[MMS TTS] - Can we change the speaker's voice (not language), without fine-tuning? Any controllable parameters, or seed?

facebookresearch / fairseq

Facebook AI Research Sequence-to-Sequence Toolkit written in Python.

MIT License

30.16k stars 6.37k forks source link

[MMS TTS] - Can we change the speaker's voice (not language), without fine-tuning? Any controllable parameters, or seed? #5198

Open QaisarRajput opened 1 year ago

QaisarRajput commented 1 year ago

❓ Questions and Help

Before asking:

search the issues.
search the docs.

What is your question?

I am using the MMS TTS and its amazing. So far for one language (eng) there is one speakers voice. Are there any parameters or random seeds which can be changed to have an entire different persons voice, without fine-tuning? Even if we cant do emotions or lets say voice pitch etc. but can it be done where we just have a random new naturally sounding person?

Code

What have you tried?

MMS TTS and Hugginface mms-tts

What's your environment?

fairseq Version (e.g., 1.0 or main): main
PyTorch Version (e.g., 1.0) - 1.13
OS (e.g., Linux): Linus
How you installed fairseq (pip, source): pip
Build command you used (if compiling from source):
Python version: 3.10

QaisarRajput commented 1 year ago

JFYI, For now sampling rate is the only thing which can tune this a little, Higher gives you deeper voice (slower) while lower number give thinner voice (faster).

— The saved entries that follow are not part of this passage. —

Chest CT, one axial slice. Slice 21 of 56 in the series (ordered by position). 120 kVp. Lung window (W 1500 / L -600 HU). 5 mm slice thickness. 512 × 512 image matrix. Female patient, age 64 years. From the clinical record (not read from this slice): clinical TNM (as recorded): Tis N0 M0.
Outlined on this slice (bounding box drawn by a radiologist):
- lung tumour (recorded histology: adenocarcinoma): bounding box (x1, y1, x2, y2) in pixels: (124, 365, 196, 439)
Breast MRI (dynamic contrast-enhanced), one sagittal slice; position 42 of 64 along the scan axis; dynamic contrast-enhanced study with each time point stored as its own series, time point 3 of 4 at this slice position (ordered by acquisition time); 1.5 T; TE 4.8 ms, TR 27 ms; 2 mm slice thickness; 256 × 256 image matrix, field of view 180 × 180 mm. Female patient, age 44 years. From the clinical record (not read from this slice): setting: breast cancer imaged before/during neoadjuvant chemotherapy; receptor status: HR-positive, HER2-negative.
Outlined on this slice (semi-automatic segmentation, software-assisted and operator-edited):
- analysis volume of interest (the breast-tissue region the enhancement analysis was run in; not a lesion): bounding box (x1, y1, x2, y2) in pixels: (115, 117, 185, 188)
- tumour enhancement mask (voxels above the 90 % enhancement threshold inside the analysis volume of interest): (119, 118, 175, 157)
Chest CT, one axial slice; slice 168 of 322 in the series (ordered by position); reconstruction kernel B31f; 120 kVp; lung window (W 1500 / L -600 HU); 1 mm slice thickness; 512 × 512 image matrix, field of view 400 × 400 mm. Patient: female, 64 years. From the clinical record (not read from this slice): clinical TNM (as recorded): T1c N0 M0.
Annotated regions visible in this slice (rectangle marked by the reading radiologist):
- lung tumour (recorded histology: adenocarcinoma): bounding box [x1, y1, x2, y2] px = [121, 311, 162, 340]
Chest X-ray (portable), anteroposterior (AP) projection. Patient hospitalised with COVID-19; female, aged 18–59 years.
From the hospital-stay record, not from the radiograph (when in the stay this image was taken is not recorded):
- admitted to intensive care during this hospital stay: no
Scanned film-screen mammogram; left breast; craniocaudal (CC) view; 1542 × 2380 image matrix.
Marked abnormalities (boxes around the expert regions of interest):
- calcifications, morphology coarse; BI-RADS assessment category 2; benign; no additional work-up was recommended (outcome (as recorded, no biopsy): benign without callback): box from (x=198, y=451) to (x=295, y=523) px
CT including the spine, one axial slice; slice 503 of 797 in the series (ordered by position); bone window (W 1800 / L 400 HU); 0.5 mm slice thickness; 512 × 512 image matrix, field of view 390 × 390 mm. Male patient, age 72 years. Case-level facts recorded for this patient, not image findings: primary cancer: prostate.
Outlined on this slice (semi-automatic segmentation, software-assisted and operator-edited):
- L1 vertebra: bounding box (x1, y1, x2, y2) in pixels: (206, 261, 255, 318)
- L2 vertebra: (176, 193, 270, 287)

chevalierNoir commented 1 year ago

@QaisarRajput For now, controllable generation (e.g., change gender, emotion, etc) is not supported yet. You could consider cascading the MMS TTS model with an off-the-shelf voice cloning model to achieve this.

CopyNinja1999 commented 1 year ago

@QaisarRajput For now, controllable generation (e.g., change gender, emotion, etc) is not supported yet. You could consider cascading the MMS TTS model with an off-the-shelf voice cloning model to achieve this.

Could you please name one voice cloning repo on vits to achieve this? I find out that directly fine-tuning on Korean model makes very bad results.

chevalierNoir commented 1 year ago

Not sure how this would work, but here is one example for voice conversion.

khof312 commented 5 months ago

I suggest looking into Coqui which has recipes for using MMS-TTS (FairSeq) alongside voice cloning; I've used it successfully for gender.

Regarding emotion, etc. Bark looks promising, but I haven't tested it yet.

sansmoraxz commented 1 week ago

Bark seems to be very slow, albeit more powerful.